Clean vocals tend to be the protagonist throughout the album, and it feels like a lot of work went into writing the songs with them in mind. There are moments where the instinctive vocal melodies meet melancholia and as a result they bring epicness to a new level. This is something Crister Olsson and Daniel Bryntse have got us used to from the very early days of FORLORN, but of course it’s done in such a great manner that you never really get “used to” it. This is what sets them apart from everyone else and has become their signature trait over the years. Finally, this was my main source of immersion as I listened to “Järtecken” over and over and over again; powerful, emotional, melancholic, and sincere vocals.
Apart from the lengthy and epic tunes there’s also a few tracks were black metal influences are more evident. These songs tend to be faster and more aggressive, with harsh vocals being the main driving force, whereas clean vocals are used mostly as a mean of climax; “Alliance in Blood” is a good example of such practise. Drumming on these songs really helps convey the message and anyone who has witnessed Tord (aka Jonas Lindström) performing live should know by now that this guy’s a beast. To be honest, I prefer their epic side more than their black metal one, but these songs add diversity and really contribute to the seamless flow from start to finish.

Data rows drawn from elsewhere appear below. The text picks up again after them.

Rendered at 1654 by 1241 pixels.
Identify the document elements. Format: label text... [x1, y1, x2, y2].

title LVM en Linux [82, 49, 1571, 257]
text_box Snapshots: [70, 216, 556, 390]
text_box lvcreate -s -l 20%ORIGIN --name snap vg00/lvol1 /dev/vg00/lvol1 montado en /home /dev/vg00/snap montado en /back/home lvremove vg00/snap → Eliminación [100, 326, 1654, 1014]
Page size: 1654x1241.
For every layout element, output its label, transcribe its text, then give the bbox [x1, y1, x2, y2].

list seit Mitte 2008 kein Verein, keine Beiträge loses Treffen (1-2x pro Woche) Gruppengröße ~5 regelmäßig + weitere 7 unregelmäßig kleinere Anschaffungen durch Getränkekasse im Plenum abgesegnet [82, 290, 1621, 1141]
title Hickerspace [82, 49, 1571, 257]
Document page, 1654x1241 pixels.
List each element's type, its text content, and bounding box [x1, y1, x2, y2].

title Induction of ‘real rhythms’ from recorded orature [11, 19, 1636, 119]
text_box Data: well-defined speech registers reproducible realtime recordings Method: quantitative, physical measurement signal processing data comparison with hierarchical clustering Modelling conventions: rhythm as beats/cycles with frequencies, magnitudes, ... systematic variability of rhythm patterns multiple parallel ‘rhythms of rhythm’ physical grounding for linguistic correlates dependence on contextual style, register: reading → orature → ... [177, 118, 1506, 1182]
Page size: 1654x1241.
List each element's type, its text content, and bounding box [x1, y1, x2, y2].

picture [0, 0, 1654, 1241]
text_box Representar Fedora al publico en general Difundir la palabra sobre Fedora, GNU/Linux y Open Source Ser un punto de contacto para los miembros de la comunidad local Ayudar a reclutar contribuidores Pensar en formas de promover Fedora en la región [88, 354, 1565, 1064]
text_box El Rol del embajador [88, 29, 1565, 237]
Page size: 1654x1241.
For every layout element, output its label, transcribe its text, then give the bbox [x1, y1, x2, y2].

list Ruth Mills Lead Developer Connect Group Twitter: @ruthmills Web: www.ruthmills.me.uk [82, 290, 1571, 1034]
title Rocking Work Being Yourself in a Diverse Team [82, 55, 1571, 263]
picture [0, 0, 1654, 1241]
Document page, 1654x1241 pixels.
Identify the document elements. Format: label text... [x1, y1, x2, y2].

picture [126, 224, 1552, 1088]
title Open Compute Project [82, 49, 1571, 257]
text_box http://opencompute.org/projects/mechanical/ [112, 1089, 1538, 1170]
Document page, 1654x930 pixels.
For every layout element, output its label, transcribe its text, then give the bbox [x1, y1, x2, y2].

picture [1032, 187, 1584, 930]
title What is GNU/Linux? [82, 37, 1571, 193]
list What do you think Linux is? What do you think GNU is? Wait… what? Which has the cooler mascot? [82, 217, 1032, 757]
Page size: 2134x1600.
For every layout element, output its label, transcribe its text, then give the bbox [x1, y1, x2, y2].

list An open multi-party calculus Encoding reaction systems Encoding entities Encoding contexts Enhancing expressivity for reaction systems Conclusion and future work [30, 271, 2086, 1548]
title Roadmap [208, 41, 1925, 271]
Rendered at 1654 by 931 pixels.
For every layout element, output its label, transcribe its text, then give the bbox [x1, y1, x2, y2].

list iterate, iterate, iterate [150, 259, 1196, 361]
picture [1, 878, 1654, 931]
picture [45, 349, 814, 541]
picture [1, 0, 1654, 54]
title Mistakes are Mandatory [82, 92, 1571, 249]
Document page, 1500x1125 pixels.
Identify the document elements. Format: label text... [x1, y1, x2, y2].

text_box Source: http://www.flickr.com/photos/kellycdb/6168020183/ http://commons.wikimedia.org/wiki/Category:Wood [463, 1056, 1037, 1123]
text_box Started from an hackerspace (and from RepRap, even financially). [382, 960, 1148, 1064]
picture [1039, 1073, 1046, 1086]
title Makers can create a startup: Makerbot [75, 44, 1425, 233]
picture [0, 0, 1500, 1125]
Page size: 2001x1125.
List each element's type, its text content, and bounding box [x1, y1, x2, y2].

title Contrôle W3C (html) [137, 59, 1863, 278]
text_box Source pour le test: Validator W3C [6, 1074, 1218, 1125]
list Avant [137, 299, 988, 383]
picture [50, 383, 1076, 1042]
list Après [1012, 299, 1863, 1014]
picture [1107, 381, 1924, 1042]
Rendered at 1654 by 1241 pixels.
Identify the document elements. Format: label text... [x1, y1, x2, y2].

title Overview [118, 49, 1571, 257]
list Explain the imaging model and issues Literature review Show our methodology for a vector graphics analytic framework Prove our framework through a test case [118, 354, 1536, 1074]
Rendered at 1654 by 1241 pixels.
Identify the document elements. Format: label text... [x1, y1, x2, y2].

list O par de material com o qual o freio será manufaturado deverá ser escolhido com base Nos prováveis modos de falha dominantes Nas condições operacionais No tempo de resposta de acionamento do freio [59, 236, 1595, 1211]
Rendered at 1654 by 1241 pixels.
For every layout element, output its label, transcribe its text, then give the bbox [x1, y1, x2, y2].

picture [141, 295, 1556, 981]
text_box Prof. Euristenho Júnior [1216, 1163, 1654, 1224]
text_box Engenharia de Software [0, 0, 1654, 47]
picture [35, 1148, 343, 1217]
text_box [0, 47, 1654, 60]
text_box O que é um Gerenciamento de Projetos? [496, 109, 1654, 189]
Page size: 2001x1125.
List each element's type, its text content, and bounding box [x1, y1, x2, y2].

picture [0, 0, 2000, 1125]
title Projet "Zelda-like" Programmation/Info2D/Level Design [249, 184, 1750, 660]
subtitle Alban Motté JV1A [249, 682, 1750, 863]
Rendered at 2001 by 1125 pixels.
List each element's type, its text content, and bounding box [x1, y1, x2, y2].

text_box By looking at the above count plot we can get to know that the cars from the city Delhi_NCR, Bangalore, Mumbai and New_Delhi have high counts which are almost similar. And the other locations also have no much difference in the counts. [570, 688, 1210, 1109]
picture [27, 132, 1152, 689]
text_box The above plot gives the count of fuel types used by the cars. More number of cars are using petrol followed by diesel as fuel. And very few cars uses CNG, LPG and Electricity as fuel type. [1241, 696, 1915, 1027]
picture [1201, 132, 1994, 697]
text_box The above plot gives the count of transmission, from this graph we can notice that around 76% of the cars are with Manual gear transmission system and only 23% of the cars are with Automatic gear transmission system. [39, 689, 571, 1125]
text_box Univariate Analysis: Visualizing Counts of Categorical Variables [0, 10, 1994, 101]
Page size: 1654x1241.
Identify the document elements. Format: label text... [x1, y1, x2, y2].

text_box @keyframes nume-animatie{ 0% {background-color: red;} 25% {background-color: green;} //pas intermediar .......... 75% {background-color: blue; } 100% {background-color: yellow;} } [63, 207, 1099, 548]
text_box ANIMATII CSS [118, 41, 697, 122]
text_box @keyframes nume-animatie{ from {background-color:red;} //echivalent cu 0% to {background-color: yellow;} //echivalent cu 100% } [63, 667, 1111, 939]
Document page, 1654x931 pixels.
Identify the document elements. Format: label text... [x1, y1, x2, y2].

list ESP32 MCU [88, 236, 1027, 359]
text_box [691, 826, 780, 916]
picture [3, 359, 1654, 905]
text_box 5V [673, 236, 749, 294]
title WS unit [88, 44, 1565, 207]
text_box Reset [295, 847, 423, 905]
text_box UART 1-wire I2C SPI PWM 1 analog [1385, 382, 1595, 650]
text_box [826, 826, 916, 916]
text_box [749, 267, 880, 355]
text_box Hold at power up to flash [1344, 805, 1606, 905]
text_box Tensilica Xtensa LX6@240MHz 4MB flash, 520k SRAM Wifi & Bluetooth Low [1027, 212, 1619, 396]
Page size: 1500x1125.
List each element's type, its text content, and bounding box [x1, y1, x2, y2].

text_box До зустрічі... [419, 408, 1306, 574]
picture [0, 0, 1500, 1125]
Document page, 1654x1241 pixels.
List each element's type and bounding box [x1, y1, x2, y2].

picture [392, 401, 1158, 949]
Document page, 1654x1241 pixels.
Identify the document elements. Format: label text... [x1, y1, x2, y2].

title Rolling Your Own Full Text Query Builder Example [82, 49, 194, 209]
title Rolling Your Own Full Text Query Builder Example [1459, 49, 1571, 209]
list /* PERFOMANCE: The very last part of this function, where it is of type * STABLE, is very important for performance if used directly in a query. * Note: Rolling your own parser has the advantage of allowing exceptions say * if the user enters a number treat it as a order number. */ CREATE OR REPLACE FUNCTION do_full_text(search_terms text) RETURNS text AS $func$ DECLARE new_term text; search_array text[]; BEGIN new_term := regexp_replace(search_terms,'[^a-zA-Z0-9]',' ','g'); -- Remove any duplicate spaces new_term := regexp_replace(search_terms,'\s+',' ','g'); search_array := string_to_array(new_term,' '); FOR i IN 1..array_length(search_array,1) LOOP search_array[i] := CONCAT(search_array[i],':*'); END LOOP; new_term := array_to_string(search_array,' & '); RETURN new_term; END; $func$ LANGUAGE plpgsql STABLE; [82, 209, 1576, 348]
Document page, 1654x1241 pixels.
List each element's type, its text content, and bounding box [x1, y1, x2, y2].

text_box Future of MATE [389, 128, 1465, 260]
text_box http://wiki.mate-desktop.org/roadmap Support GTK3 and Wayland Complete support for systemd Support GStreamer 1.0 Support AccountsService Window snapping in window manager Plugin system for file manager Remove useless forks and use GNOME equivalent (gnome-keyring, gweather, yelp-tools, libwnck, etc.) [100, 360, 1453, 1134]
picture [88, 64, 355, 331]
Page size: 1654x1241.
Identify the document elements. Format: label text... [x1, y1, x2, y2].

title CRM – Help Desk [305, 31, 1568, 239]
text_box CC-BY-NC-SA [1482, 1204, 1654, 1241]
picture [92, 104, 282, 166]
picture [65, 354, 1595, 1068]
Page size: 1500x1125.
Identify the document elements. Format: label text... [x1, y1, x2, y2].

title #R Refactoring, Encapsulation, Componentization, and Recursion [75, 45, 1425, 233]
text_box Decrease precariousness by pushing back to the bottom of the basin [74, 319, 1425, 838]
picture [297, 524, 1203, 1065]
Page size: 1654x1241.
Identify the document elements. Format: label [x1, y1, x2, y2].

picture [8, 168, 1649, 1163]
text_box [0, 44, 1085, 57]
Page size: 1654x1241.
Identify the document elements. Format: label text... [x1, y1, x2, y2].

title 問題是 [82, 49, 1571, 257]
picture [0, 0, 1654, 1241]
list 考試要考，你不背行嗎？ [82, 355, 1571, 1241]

EREB ALTOR have come a long way and I think we can all say they have strayed from their early, heavily BATHORY-influenced days. Over the years they’ve forged a more personal and distinctive sound and have established themselves as one of the powerhouses of the so called viking metal scene. In the end, if you see beyond the tags and the sub-genres, it’s just metal that kills and that’s what matters the most. “Järtecken” proved to be the perfect companion for these days, and along with ISOLE’s “Dystopia”, it’s definitely one of the best metal moments of the year. March on!